Et bien sûr les artistes : l'émotion de voir Anne Sophie Von Otter accompagnée au piano pour ce beau Lied de Mozart, deux des plus beaux barytons wagnériens de l'heure, Zeppenfeld et Groissböck, l'enfant chéri du théâtre Jonas Kaufmann dans sa version extériorisée puis intériorisée, la majestueuse Nina Stemme ou l'émouvante Elina Garança qui ont fait le voyage pour rendre hommage à la belle et bonne musique de cette scène où elles ont brillé plus d'une fois, les habitués de Munich que sont Koch, Gerhaher, Breslik, Damrau, qu'on revoit toujours avec plaisir dans des extraits de leurs meilleurs rôles (la "qualité" Munich), l'engagement scénique intact d'Ermonella Jaho ou de Marlis Petersen dans des rôles où elles ont excellé. On regrettera bien sûr qu'à la veille d'un Tristan und Isolde, le dernier, celui de la retransmission, Anja Harteros ait jugé sage de s'abstenir, ce pilier historique de Munich qui manque évidemment au tableau de famille comme d'autres artistes retenus par les festivals, les arènes et autres manifestations dans cette période où les restrictions sanitaires rendent difficiles certains voyages mais les plus nombreux ont répondu présent. D'une manière générale la qualité du chant était, comme attendu, au sommet, il serait donc difficile d'entrer davantage dans les détails sauf pour souligner l'excellence de chacun le temps d'un air : l'improvizzo époustouflant de l'Andréa Chénier en colère de Jonas Kaufmann, puis son air mélancolique et triste du Paul de die Tote Stadt, signe d'un artiste immense que l'on connait bien dans ces murs et qui en a fait les grandes heures par un nombre impressionnant de prises de rôles, l'air de Leonore de la Favorite (malheureusement en italien) qui est l'une des plus belles incarnation vue sur scène à Munich d'Elina Garança, timbre incroyablement fluide et là aussi, interprétation hors paire, l'Isolde de Nina Stemme, sans doute indépassable aujourd'hui, en tous cas bouleversante, auront été mes préférés. Mais je ne saurais oublier l'émotion que dégageait le Wolfram de Simon Keenlyside qui a élu depuis quelques années domicile à Munich et y revient régulièrement nous offrir son singulier talent. 

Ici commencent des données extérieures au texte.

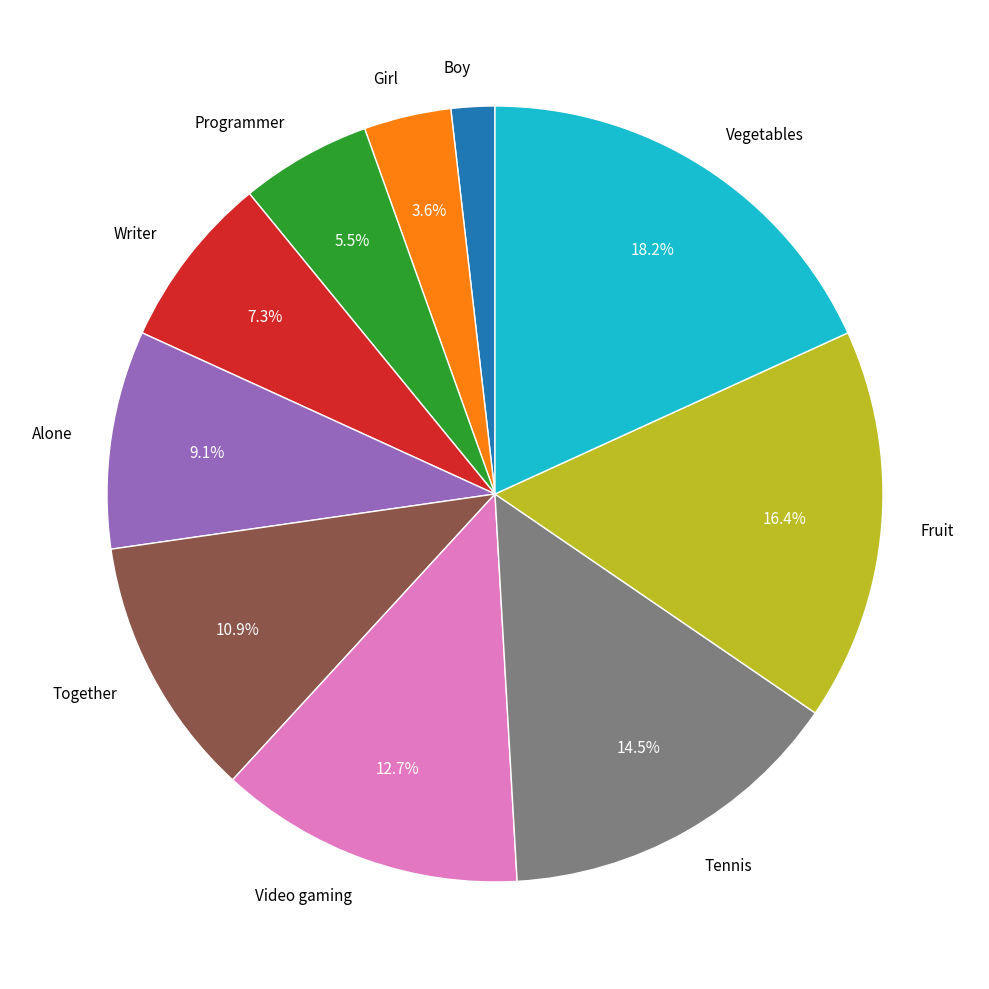

Is there a majority slice in this chart?

No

Vous l'avez compris c'est très difficile de parler de tout le monde mais l'ensemble des artistes a été, pour ce soir, pour son directeur, hors du commun. Le public dans la salle et à l’extérieur n’en finissait pas de manifester sa joie d’appartenir finalement à cette grande famille… A revoir une dernière fois le 3 Août, sans faute par le lien du site du BSO.

Le concert était également retransmis en extérieur, sur grand écran, sur la Marstallplatz dans le cadre de l’événement munichois « Oper fûr alle » (l’Opéra pour tous) qui a lieu chaque année lors du festival d’été.